Acromio-Claviculaire pathologie

Print

Beschrijving van de pathologie 

Het AC-gewricht is het gewricht tussen het Acromion (=deel van het schouderblad) en de Clavicula (= het sleutelbeen). De gewrichtsuiteinden zijn bedekt met kraakbeen en tussen beide uiteinden bevindt zich een discus (=soort kraakbeenschijfje). Rondom is er een stevige kapsel en het sleutelbeen wordt bovendien nog gestabiliseerd door twee gewrichtsbanden (het trapezoïd ligament en het coronoïd ligament) tussen het coracoid (=deel van het schouderblad) en het sleutelbeen. De beweging in dit gewricht is beperkt en gebeurt vooral wanneer de arm boven de 90° beweegt.
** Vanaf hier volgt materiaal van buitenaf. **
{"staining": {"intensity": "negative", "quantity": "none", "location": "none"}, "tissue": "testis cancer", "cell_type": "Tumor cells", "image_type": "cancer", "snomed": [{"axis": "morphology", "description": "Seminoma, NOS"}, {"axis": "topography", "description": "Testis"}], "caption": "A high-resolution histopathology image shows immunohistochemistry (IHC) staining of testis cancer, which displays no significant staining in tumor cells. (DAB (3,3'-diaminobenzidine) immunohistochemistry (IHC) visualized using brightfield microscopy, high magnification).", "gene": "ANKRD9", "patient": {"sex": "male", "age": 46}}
Volgende aandoeningen zijn mogelijk:

1) Artrose en intra-articulair letsel van het AC-gewricht

Het AC-gewricht kan pijnlijk worden door een intra-articulair letsel (kraakbeenletsel of scheur in de discus, vaak na een trauma en ook bij jonge mensen), door echte artrose (‘slijtage') of door artritis (gewrichtsontsteking, bijvoorbeeld bij reuma).

2) Impingement door AC-artrose

Soms ontstaan er aan de onderzijde van het AC-gewricht osteofyten (='papegaaiebekken'), meestal door artrose. Hierdoor kan de ruimte voor de pezen van de schouder, die hieronder lopen, soms te nauw worden waardoor ze gaan ontsteken (‘tendinitis door impingement'). Meestal wordt dit impingement veroorzaakt door het Acromion (zie onder ‘impingement syndroom'), maar het kan dus ook komen door het AC-gewricht.
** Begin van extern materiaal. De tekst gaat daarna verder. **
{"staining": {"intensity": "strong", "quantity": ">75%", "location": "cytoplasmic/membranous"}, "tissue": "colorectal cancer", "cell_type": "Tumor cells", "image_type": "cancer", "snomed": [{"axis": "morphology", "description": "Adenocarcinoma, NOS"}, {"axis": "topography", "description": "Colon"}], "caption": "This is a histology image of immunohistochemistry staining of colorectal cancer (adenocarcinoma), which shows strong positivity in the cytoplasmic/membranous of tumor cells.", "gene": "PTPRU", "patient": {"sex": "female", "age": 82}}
3) Osteolyse van de Clavicula

Door trauma of microtraumata (bv. overbelasting bij gewichtheffers,...) ontstaat soms een ontkalking van het laterale uiteinde van het sleutelbeen.

Onderzoek

De diagnose wordt in de eerste plaats gesteld door het klinisch onderzoek : lokale drukpijn, pijnlijke horizontale adductie, pijnlijke terminale abductie. Vaak wordt het klinisch onderzoek aangevuld met een röntgenopname en soms ook met een echografie. Slechts zelden is een botscan of magnetische resonantiescan (NMR) nodig om de diagnose te stellen. Bij twijfel kan een inspuiting met verdoving (al dan niet gecombineerd met een cortisonepreparaat) meestal duidelijkheid brengen: als de infiltratie niet helpt moet een andere oorzaak voor de pijn gezocht worden. Als er ook een secundair impingement is zullen de specifieke testen hiervoor natuurlijk ook positief zijn (zie ook onder  ‘impingement syndroom').

Behandeling

Ook hier is de behandeling in eerste instantie conservatief (dus zonder operatie): 

  • relatieve rust: binnen de pijngrenzen bewegen, maar niet overbelasten 
  • medicatie: pijnstillers en/of ontstekingswerende medicatie 
  • infiltratie: inspuiting met een cortisonepreparaat

Als deze behandeling weinig of slechts tijdelijk verbetering geeft, kan overgegaan worden tot een operatieve ingreep.

Ingreep

Hierbij wordt het uiteinde van het sleutelbeen, al dan niet met een stukje Acromion, verwijderd (AC-resectie). De ruimte vult zich dan op met fibreus weefsel. Deze ingreep kan open (Mumford-operatie) of artroscopisch (kijkoperatie) gebeuren. 
Bij de artroscopische ingreep worden via 2 of 3 gaatjes in de huid een artroscoop en instrumenten in het AC-gewricht of in de onderliggende slijmbeurs gebracht en wordt het bot weggenomen. Soms wordt hierbij tevens een acromioplastie (het verwijderen van de onderzijde van het Acromion, vooral bij impingement) uitgevoerd.

Complicaties

Infectie, blijvende pijn, instabiliteit van het sleutelbeen, 'frozen shoulder' (verstijving), verkalking, hematoom (bloeding), zenuwbeschadiging ea.

Revalidatie

Postoperatief wordt de arm meestal enkele dagen in een draagdoek of sling gehouden en mag men vaak al zachtjes actief bewegen. De eerste 6 weken mag de arm niet zwaar belast worden. Soms is kinesitherapie, vooral in de beginperiode, aangewezen om verstijving van de schouder te voorkomen. De revalidatie is vrij langdurig: 6 weken tot 3 maanden en in uitzonderlijke gevallen 6 maanden.